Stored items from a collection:
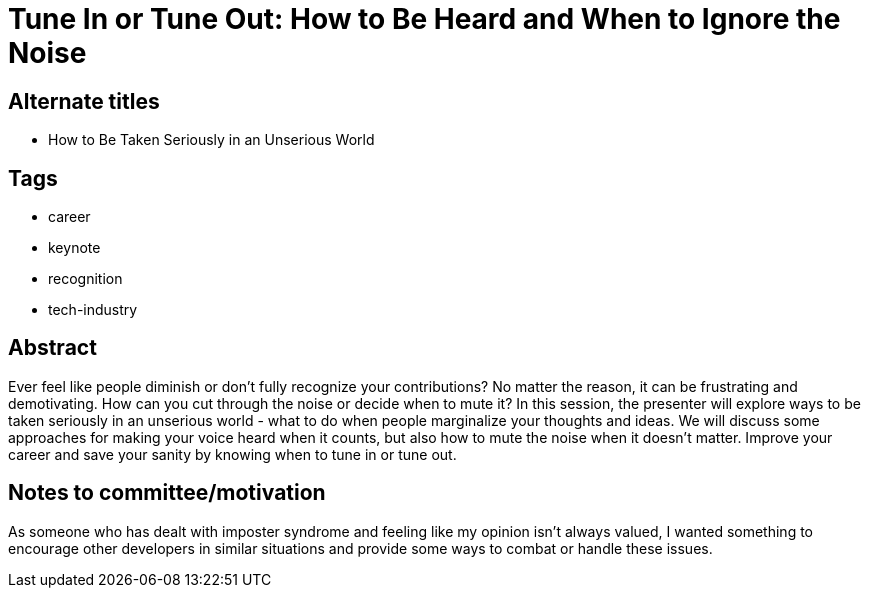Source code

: = Tune In or Tune Out: How to Be Heard and When to Ignore the Noise

== Alternate titles
* How to Be Taken Seriously in an Unserious World

== Tags
* career
* keynote
* recognition
* tech-industry

== Abstract
Ever feel like people diminish or don't fully recognize your contributions? No matter the reason, it can be frustrating and demotivating. How can you cut through the noise or decide when to mute it? In this session, the presenter will explore ways to be taken seriously in an unserious world - what to do when people marginalize your thoughts and ideas. We will discuss some approaches for making your voice heard when it counts, but also how to mute the noise when it doesn't matter. Improve your career and save your sanity by knowing when to tune in or tune out.

== Notes to committee/motivation
As someone who has dealt with imposter syndrome and feeling like my opinion isn't always valued, I wanted something to encourage other developers in similar situations and provide some ways to combat or handle these issues.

### EXERCISE REQUIREMENTS
Since pictures are not part of the copy, set down only the remaining data exactly.

### RESULT OF THIS TASK
Source code

: = Tune In or Tune Out: How to Be Heard and When to Ignore the Noise

== Alternate titles
* How to Be Taken Seriously in an Unserious World

== Tags
* career
* keynote
* recognition
* tech-industry

== Abstract
Ever feel like people diminish or don't fully recognize your contributions? No matter the reason, it can be frustrating and demotivating. How can you cut through the noise or decide when to mute it? In this session, the presenter will explore ways to be taken seriously in an unserious world - what to do when people marginalize your thoughts and ideas. We will discuss some approaches for making your voice heard when it counts, but also how to mute the noise when it doesn't matter. Improve your career and save your sanity by knowing when to tune in or tune out.

== Notes to committee/motivation
As someone who has dealt with imposter syndrome and feeling like my opinion isn't always valued, I wanted something to encourage other developers in similar situations and provide some ways to combat or handle these issues.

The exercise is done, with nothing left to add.